What is being asked:
Below are some records. Return exactly the lines from the one with "196 161 8719" to the one with "159 69 6180", and nothing else.

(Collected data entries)
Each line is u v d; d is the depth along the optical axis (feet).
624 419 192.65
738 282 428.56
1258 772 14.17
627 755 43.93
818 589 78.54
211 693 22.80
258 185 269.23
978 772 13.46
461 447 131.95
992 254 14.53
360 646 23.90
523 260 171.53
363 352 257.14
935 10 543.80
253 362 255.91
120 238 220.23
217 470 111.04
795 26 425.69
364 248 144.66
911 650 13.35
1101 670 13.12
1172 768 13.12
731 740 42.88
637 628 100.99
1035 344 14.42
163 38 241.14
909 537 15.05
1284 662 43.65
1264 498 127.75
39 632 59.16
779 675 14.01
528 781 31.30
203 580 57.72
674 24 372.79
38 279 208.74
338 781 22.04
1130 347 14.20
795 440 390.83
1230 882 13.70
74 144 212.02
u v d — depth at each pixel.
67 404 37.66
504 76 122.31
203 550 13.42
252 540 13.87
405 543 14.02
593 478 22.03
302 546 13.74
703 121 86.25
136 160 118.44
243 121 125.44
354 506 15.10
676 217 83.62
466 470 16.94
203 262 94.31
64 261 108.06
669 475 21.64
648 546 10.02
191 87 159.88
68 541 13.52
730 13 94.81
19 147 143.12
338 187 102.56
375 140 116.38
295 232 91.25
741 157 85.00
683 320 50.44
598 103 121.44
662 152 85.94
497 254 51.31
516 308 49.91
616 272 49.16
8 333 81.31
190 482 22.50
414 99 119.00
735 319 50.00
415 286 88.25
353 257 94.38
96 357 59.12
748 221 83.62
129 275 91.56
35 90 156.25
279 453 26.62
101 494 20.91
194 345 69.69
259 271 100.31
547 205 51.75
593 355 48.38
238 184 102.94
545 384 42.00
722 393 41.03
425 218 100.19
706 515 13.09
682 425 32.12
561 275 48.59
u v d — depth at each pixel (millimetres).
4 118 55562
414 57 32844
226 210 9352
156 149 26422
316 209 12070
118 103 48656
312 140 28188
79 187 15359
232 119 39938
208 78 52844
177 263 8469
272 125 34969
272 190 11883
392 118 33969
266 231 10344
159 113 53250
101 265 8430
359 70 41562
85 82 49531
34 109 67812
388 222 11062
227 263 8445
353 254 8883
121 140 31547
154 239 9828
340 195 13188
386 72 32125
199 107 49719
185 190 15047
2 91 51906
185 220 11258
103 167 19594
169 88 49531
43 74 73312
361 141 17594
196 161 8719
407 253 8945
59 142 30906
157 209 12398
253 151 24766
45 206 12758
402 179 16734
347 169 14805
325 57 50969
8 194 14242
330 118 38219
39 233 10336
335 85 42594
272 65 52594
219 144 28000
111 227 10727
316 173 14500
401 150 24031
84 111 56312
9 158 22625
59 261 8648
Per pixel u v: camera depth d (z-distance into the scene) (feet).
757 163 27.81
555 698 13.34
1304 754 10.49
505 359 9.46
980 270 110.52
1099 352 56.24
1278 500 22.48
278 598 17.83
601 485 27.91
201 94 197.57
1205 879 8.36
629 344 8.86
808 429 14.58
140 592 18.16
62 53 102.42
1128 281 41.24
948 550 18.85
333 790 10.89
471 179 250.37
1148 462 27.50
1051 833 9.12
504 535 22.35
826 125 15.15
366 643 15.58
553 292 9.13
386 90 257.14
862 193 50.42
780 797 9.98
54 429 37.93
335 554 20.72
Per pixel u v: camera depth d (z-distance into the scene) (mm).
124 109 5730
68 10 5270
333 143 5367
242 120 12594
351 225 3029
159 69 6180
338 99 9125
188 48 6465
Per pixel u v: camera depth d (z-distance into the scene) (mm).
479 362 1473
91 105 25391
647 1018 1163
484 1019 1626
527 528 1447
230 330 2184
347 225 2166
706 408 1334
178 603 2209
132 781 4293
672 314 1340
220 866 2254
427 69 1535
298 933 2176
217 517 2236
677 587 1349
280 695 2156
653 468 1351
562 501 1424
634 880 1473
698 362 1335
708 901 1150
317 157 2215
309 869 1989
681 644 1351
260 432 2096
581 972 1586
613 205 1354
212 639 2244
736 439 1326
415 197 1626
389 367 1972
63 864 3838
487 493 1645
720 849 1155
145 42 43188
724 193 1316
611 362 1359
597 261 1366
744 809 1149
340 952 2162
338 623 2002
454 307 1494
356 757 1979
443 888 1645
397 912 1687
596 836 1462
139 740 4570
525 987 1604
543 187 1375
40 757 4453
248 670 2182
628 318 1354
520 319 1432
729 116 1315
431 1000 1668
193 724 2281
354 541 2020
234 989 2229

Your solution:
196 161 8719
407 253 8945
59 142 30906
157 209 12398
253 151 24766
45 206 12758
402 179 16734
347 169 14805
325 57 50969
8 194 14242
330 118 38219
39 233 10336
335 85 42594
272 65 52594
219 144 28000
111 227 10727
316 173 14500
401 150 24031
84 111 56312
9 158 22625
59 261 8648
Per pixel u v: camera depth d (z-distance into the scene) (feet).
757 163 27.81
555 698 13.34
1304 754 10.49
505 359 9.46
980 270 110.52
1099 352 56.24
1278 500 22.48
278 598 17.83
601 485 27.91
201 94 197.57
1205 879 8.36
629 344 8.86
808 429 14.58
140 592 18.16
62 53 102.42
1128 281 41.24
948 550 18.85
333 790 10.89
471 179 250.37
1148 462 27.50
1051 833 9.12
504 535 22.35
826 125 15.15
366 643 15.58
553 292 9.13
386 90 257.14
862 193 50.42
780 797 9.98
54 429 37.93
335 554 20.72
Per pixel u v: camera depth d (z-distance into the scene) (mm).
124 109 5730
68 10 5270
333 143 5367
242 120 12594
351 225 3029
159 69 6180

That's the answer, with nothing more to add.